Similarly, Bailey U.S. Pat. No. 4,926,714 (Bailey '714) describes an enclosed multi-gear transmission that requires reverse pedalling to shift gears. However, as with Hartman '433, the transmission of Bailey '714 does not allow for shifting under continuous power. Bailey '714 discloses gears rotatably positioned about the pedal shaft. Each gear includes an internal pawl disposed in a pawl slot within a pedal shaft. Bailey '714 changes or shifts gear speeds by axially positioning a single pawl selector finger within a channel adjacent the slot within the pedal shaft to cause a selected pawl of a selected gear to engage the selected gear so as to couple the shaft to the selected gear. Movement of the pawl selector finger out from under the selected pawl causes the selected pawl to retract within the slot and to be completely disengaged from its corresponding gear. By selectively positioning the pawl selector finger, different pawls may be forced into engagement with their respective gears to provide different speed ratios. As the pawl selector finger 108 is axially moved between pawls, power from the pedal shaft is not transmitted to the output shaft via any gears.

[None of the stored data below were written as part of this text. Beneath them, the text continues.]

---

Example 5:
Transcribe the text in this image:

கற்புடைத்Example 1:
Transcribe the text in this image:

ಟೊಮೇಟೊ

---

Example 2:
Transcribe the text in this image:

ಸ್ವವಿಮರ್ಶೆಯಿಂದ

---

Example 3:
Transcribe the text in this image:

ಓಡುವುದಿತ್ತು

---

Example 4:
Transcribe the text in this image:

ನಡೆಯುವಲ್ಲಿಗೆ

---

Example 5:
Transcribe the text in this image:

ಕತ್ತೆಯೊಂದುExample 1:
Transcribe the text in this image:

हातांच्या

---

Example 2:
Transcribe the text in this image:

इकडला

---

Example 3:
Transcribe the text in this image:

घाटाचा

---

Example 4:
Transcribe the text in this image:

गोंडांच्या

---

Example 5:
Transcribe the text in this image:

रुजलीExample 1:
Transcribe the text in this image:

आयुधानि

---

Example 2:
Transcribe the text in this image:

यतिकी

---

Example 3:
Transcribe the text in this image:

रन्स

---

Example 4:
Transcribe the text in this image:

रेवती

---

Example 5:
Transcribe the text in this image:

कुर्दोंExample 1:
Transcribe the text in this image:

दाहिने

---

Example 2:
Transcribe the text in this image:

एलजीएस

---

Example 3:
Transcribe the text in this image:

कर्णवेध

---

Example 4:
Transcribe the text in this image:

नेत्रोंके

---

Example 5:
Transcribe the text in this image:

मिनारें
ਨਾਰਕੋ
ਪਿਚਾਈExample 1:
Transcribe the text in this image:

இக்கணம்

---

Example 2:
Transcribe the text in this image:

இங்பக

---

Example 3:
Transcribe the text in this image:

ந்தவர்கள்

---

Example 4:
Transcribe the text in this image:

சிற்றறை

The shifting arrangement of Bailey '714 does not provide continuous power while shifting. Because the individual pawls of each gear are not biased so as to be in constant engagement with each pawl's respective gear, the pawls of Bailey '714 do not automatically lock the input shaft to the gear in response to the relative rotational directions of the pedal shaft and the gear.

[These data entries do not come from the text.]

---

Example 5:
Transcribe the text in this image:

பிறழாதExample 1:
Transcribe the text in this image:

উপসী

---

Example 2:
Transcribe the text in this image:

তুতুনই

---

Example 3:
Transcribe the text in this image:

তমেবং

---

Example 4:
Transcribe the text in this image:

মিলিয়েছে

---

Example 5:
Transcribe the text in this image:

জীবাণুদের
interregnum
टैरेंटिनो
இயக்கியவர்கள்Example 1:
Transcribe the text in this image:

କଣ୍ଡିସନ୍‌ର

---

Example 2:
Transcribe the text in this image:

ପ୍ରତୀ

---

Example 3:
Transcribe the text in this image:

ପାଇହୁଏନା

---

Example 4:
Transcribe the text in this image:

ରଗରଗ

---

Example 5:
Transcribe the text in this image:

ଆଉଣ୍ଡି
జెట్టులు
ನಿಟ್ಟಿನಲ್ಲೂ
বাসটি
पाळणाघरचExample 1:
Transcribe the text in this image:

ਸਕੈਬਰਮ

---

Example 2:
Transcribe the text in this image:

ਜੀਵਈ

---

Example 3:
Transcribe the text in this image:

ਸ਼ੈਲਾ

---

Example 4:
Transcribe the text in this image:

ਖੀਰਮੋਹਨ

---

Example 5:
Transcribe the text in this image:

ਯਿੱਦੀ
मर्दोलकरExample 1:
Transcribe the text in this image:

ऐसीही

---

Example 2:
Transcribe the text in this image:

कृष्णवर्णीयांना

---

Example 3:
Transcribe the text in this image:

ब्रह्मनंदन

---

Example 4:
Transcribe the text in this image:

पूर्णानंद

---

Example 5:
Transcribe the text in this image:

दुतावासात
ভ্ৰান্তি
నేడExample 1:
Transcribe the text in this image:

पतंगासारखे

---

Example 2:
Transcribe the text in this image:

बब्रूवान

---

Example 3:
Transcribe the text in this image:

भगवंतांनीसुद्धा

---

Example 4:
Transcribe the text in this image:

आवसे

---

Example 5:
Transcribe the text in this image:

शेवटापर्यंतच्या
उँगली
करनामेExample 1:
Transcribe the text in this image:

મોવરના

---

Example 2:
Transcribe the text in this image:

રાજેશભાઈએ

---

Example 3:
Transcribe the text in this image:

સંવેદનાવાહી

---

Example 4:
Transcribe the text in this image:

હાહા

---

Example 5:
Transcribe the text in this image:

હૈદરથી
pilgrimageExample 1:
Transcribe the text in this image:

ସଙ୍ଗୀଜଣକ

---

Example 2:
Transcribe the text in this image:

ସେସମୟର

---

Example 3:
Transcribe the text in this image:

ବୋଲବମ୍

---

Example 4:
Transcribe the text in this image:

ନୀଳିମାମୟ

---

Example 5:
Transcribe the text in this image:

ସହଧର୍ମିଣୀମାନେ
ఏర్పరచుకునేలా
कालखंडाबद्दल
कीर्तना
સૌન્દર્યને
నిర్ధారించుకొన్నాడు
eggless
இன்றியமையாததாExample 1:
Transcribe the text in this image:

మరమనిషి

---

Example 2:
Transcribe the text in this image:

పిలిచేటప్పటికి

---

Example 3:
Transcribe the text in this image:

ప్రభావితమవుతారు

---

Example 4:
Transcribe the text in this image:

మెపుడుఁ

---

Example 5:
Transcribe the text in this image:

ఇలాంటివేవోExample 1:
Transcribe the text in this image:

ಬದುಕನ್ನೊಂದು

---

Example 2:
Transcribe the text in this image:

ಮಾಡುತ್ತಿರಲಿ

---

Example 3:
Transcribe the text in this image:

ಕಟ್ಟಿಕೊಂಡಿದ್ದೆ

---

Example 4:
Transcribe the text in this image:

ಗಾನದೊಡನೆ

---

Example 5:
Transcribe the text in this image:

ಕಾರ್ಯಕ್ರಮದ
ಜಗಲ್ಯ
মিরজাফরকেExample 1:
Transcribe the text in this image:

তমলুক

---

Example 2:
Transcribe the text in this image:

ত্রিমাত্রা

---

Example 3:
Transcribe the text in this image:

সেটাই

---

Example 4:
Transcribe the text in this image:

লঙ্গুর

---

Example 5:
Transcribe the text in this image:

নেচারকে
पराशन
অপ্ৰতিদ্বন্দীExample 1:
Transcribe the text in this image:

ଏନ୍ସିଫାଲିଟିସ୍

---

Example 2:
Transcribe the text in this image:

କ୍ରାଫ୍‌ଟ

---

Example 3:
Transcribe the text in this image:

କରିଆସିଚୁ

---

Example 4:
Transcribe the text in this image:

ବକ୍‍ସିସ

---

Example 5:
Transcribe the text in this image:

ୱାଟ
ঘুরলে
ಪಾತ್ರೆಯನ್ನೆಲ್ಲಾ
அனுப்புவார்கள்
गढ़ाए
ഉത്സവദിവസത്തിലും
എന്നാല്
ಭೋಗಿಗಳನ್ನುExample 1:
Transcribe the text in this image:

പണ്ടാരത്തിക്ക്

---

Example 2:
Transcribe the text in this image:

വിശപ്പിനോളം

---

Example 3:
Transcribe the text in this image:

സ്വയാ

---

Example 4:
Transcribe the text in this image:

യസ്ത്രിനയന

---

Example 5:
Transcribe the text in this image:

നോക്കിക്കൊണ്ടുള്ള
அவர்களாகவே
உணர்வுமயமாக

Moreover, because the center line of the gear shafts are a fixed dimension apart, the transmission of Bailey '714 also provides only a restricted number of different gear radii and speed ratios. As in Hartman '433, the transmission of Bailey '714 requires that all of the gears mesh with one another and rotate continuously. Consequently, a considerable amount of friction and wasted effort results.